When tooth enamel forms, it incorporates elements from the local environment - the food one eats, the water one drinks, the dust one breathes, researchers said.

When the researchers looked at remains from the ancient city of Harappa, located in what is known today as the Punjab Province of Pakistan, individuals' early molars told a very different story than their later ones, meaning they had not been born in the city where they were found.

The text of the Indus Valley Civilisation remains undeciphered, and known and excavated burial sites are rare.

The new study illuminates the lives of individuals buried more than 4,000 years ago in those rare grave sites by providing a novel comparison of the dental enamel and chemical analyses of the water, fauna and rocks of the time, using isotope ratios of lead and strontium. In its heyday, Harappa held a population of 50,000, although the number of individuals represented by skeletal remains across the entire culture area totals in the hundreds.

"The idea of isotope analysis to determine the origin of individual migrants has been around for decades. But what people haven't been doing is looking at the different tooth types, essentially, snapshots of residents during different times of individuals' lives," said Benjamin Valentine from the University of Florida.

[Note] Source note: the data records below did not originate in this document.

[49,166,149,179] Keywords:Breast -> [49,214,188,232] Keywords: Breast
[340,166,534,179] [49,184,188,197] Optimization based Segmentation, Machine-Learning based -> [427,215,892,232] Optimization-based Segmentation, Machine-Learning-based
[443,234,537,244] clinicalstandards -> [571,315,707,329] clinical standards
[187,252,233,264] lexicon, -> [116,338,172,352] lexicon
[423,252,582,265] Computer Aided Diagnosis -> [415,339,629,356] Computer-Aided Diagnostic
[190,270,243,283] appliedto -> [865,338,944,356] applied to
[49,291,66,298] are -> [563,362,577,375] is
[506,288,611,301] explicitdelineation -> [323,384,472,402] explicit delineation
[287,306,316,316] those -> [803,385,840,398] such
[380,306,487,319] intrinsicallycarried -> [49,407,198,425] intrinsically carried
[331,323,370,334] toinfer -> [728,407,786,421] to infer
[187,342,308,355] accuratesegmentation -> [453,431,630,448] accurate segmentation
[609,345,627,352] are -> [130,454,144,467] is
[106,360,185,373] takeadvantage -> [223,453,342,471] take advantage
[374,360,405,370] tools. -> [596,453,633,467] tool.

The researchers, including Vasant Shinde and Veena Mushrif-Tripathy, from the Department of Archaeology, Deccan College Post-Graduate and Research Institute, Pune discovered that the people in the Harappa grave sites were not born there, but migrated there from the hinterlands.

"Previous work had thought the burial sites represented local, middle-class people. There was no notion that outsiders were welcomed and integrated by locals within the city. It's not clear why certain young hinterland people were sent to the city," said Valentine. Adding, "All told, these novel methods provide windows into the life history of past people and underscore the role of interdisciplinary approaches to illuminate dynamics of human migration."

The study was published in the journal PLOS ONE.